# From J. C. Philpot's Daily Portions



## JM (Nov 7, 2007)

*"For this purpose the Son of God was manifested, that he might destroy the works of the devil."* 1 John 3:8

There will be no thorough destruction of indwelling sin, until the body drops into the grave, and the soul mounts aloft to be with the Lord; nor a full destruction of its effects in the body until the resurrection morn, when the body shall be raised from the sleeping dust and changed into the glorious image of the body of the Son of God, a fit companion for the immortal soul. Then will the victory be complete; then will Christ appear, shining forth with the luster of a million suns; then will be the glorious manifestation of the Son of God; and the works of the devil will be thoroughly destroyed. The theme of heaven's anthem, the grand theme of eternal adoration, will be the manifestation of the Son of God to destroy the works of the devil.

The redeemed will look down from the battlements of heaven and see what works have been executed by the devil; they will see millions of fellow-beings consigned to eternal misery, weltering in hell, while they view themselves safe in the arms of eternal love. They will see the Son of God, without a veil between, manifested to their eyes in such heart-ravishing glory as the three disciples had but a feeble, dim view of on the Mount of Transfiguration. It will be their joy to see him as he is. He will always wear his human nature; he will never lay that aside. That will always shine resplendent with all the glory of Godhead; that will be the object of eternal admiration and love; and to that glory of the God-man all the saints in bliss will be forever looking and forever adoring, for sin will no longer have a being in them, but they will be conformed to the glorified image of the Son of God, and be celebrating forever the grand triumph of the cross.

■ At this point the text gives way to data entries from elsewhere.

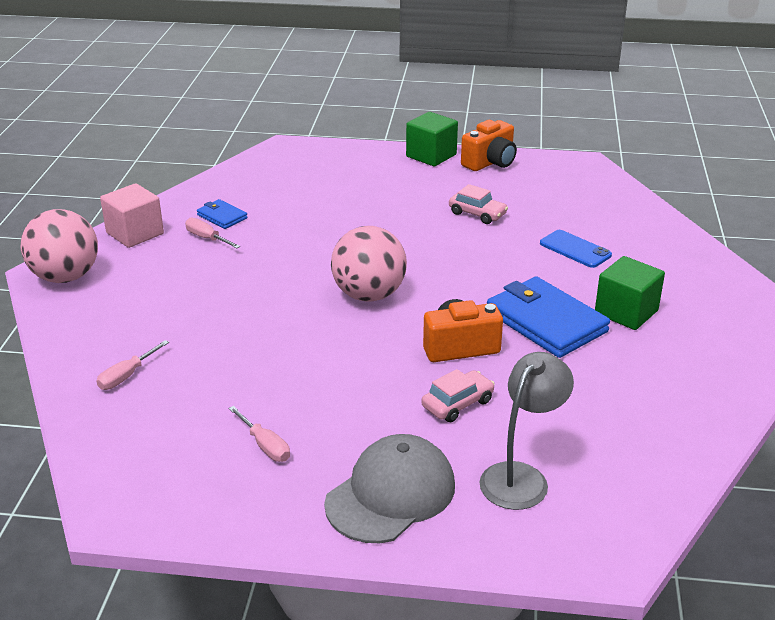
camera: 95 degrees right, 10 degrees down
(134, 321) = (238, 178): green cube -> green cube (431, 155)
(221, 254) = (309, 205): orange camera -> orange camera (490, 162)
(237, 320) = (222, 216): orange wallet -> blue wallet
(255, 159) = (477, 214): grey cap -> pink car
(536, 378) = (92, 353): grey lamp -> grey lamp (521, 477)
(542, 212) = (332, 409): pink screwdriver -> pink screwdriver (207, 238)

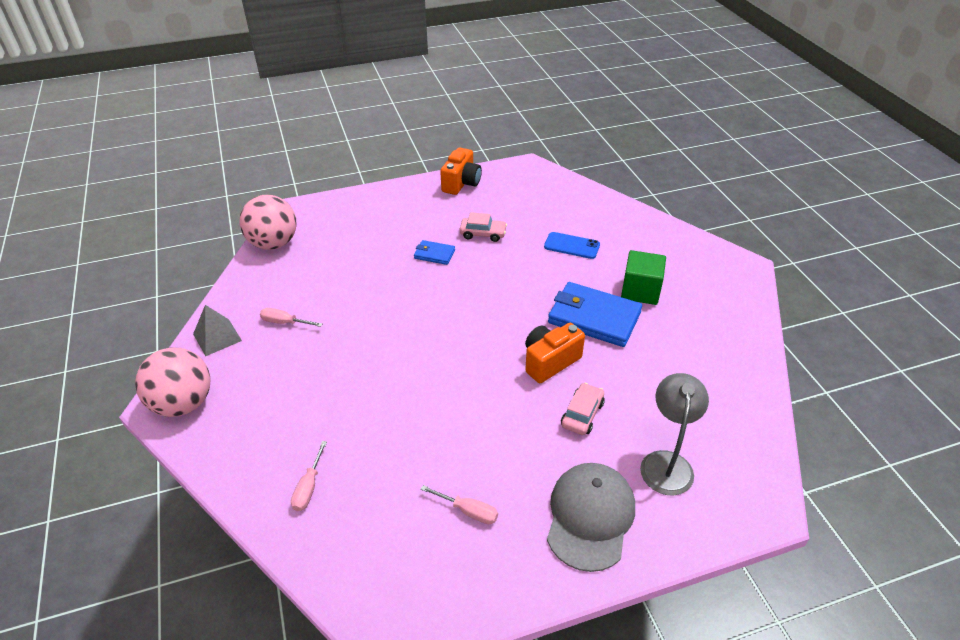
camera: 25 degrees left, 10 degrees up
(135, 233) = (217, 337): pink cube -> grey pyramid
(222, 216) = (283, 296): blue wallet -> blue wallet (434, 254)
(369, 295) = (452, 336): pink ball -> pink ball (273, 244)
(431, 155) = (413, 188): green cube -> none

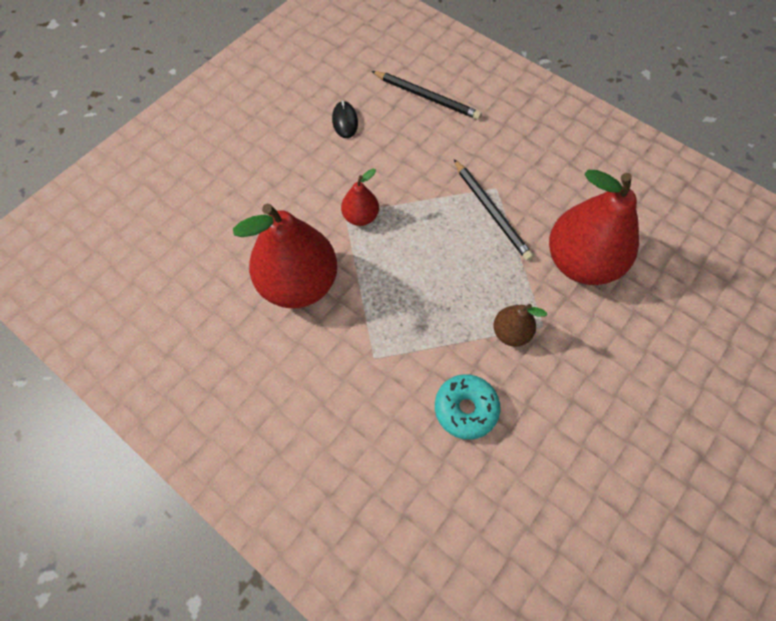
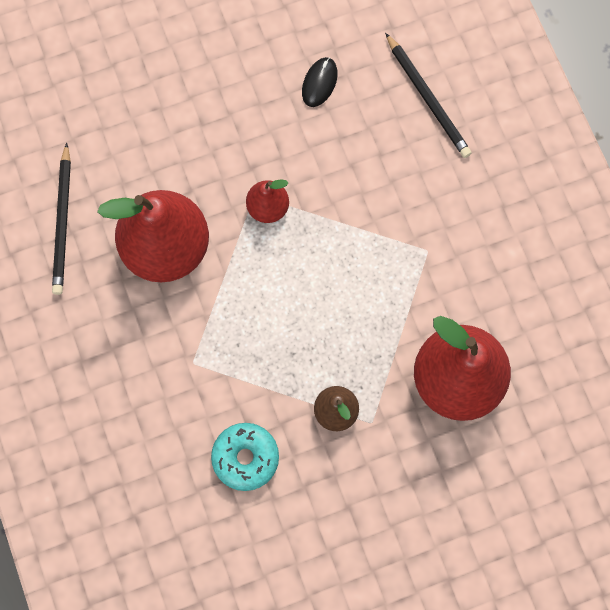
camera: 30 degrees right, 10 degrees up
(491, 211) = (404, 274): black pencil -> black pencil (63, 222)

- - Philpot, Daily Portions


----------



## JM (Nov 7, 2007)

*"I will make justice the measuring line and righteousness the plumb line; hail will sweep away your refuge, the lie, and water will overflow your hiding place."* Isaiah 28:17

Wherever God the Holy Spirit begins and carries on a work of grace in the heart, he will weigh up, and mete out, from time to time, all a man's religion and test every inch of the way whether it lies straight and level with the word and will of God. Depend upon it the Lord who "weighs the spirits" (Prov. 16:2), and by whom "actions are weighed" (1 Sam. 2:3), will put into his righteous and unerring scales both nature and grace, both human and divine teaching, and make us know which is full weight in heaven's court. The religion of the present day is too much to confuse everything of an experimental nature; to cover and obscure the work of grace in the heart.

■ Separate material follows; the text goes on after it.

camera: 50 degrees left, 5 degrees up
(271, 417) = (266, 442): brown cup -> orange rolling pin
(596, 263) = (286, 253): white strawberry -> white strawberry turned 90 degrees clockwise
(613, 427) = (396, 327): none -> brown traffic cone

But there can be no question that God will never allow our religion, if, indeed, he has mercifully taken us in hand, to be huddled up in this confused way; but he will measure it all by his standard, and refine it in his crucible. It is in this way that we learn the reality and genuineness of his work. Thus, if he gives faith, he will bring that faith to the touchstone, and prove it with heavy trials. It is in grace as in nature. When we would ascertain the exact weight of a thing, we put it into one scale, and a standard weight into the other, until the scales are even. So when the Lord puts faith in one scale, he puts a burden in the other to try whether it is standard weight.

And the greater the faith the heavier the trial. The father of the faithful had to slay his own son. If God communicates a measure of hope, there will be many things that cause despondency to be put into the opposite scale, that despondency and hope may be well balanced. If the love of God be shed abroad in the soul, there will be trials and temptations to prove it. Thus the child of God learns the meaning of the words--"The work of faith, and labor of love, and patience of hope" (1 Thess. 1:3).

Every token for good, every sip of mercy, every manifestation of love is examined and searched into, weighed up and balanced in the court of conscience, to know whether it is full weight or not. And in this delicate and accurate scrutiny not only is religion weighed up, but also that which is not religion. Sins, open and secret, backslidings, idolatrous affections, covetous desires, presumptuous confidences, rotten hopes, and vain props--all are weighed up in the balances of the sanctuary. And as that which is received from God, when put into the balances, will be found sterling and genuine; so all that did not come from God, all that sprang from nature and the flesh, all vain confidence, bold claims, and presumptuous notions, when put into the scales, will have tekel stamped upon them--"Weighed in the balances, and found lacking."


----------